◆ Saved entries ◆
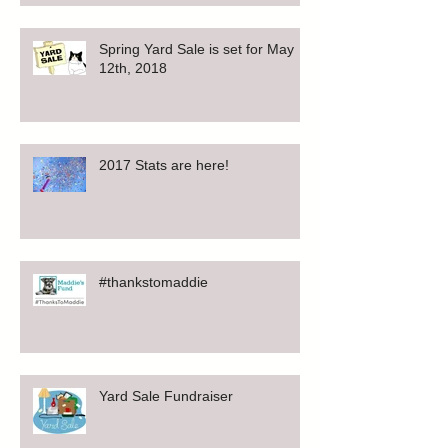
Spring Yard Sale is set for May
12th, 2018
2017 Stats are here!
#thankstomaddie
Yard Sale Fundraiser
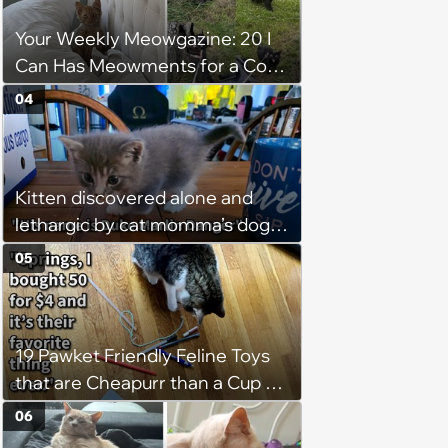
Your Weekly Meowgazine: 20 I
Can Has Meowments for a Cozy
Caturday of Whimsey and
04
Wholesomeness (August 8,
2026)
Kitten discovered alone and
lethargic by cat momma’s dog
while on walkies given furever
05
home with 3 cat children and a
canine sibling who loves him:
‘He's currently curled up with my
19 Pawket Friendly Feline Toys
son sleeping.’
that are Cheapurr than a Cup of
Coffee and Can Keep Cats
06
Captivated fur Hours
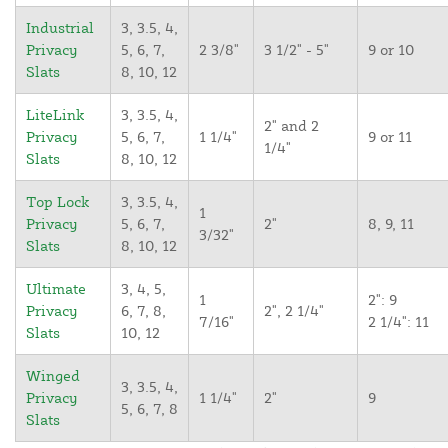
Industrial
3, 3.5, 4,
Privacy
5, 6, 7,
2 3/8"
3 1/2" - 5"
9 or 10
Slats
8, 10, 12
LiteLink
3, 3.5, 4,
2" and 2
Privacy
5, 6, 7,
1 1/4"
9 or 11
1/4"
Slats
8, 10, 12
Top Lock
3, 3.5, 4,
1
Privacy
5, 6, 7,
2"
8, 9, 11
3/32"
Slats
8, 10, 12
Ultimate
3, 4, 5,
1
2": 9
Privacy
6, 7, 8,
2", 2 1/4"
7/16"
2 1/4": 11
Slats
10, 12
Winged
3, 3.5, 4,
Privacy
1 1/4"
2"
9
5, 6, 7, 8
Slats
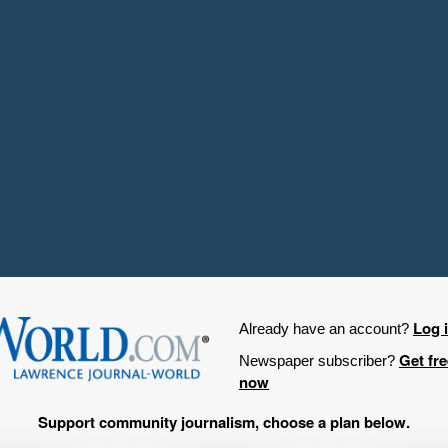
Log 
Already have an account?
Get fr
Newspaper subscriber?
now
Support community journalism, choose a plan below.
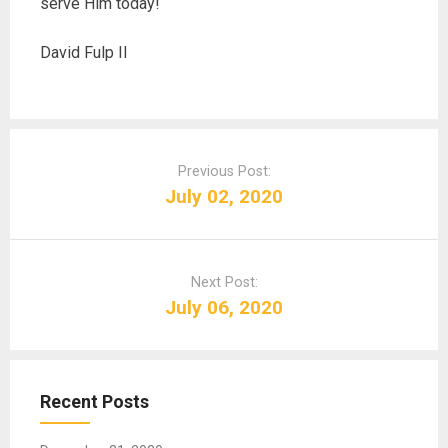
serve Him today!
David Fulp II
P
o
Previous Post:
s
July 02, 2020
t
n
a
Next Post:
v
July 06, 2020
i
g
a
t
Recent Posts
i
o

◆ AIM OF THE TASK ◆
Each record must appear again exactly as written above, without its pictures.

◆ TASK RESPONSE ◆
Spring Yard Sale is set for May
12th, 2018
2017 Stats are here!
#thankstomaddie
Yard Sale Fundraiser
Your Weekly Meowgazine: 20 I
Can Has Meowments for a Cozy
Caturday of Whimsey and
04
Wholesomeness (August 8,
2026)
Kitten discovered alone and
lethargic by cat momma’s dog
while on walkies given furever
05
home with 3 cat children and a
canine sibling who loves him:
‘He's currently curled up with my
19 Pawket Friendly Feline Toys
son sleeping.’
that are Cheapurr than a Cup of
Coffee and Can Keep Cats
06
Captivated fur Hours
Industrial
3, 3.5, 4,
Privacy
5, 6, 7,
2 3/8"
3 1/2" - 5"
9 or 10
Slats
8, 10, 12
LiteLink
3, 3.5, 4,
2" and 2
Privacy
5, 6, 7,
1 1/4"
9 or 11
1/4"
Slats
8, 10, 12
Top Lock
3, 3.5, 4,
1
Privacy
5, 6, 7,
2"
8, 9, 11
3/32"
Slats
8, 10, 12
Ultimate
3, 4, 5,
1
2": 9
Privacy
6, 7, 8,
2", 2 1/4"
7/16"
2 1/4": 11
Slats
10, 12
Winged
3, 3.5, 4,
Privacy
1 1/4"
2"
9
5, 6, 7, 8
Slats
Log 
Already have an account?
Get fr
Newspaper subscriber?
now
Support community journalism, choose a plan below.
serve Him today!
David Fulp II
P
o
Previous Post:
s
July 02, 2020
t
n
a
Next Post:
v
July 06, 2020
i
g
a
t
Recent Posts
i
o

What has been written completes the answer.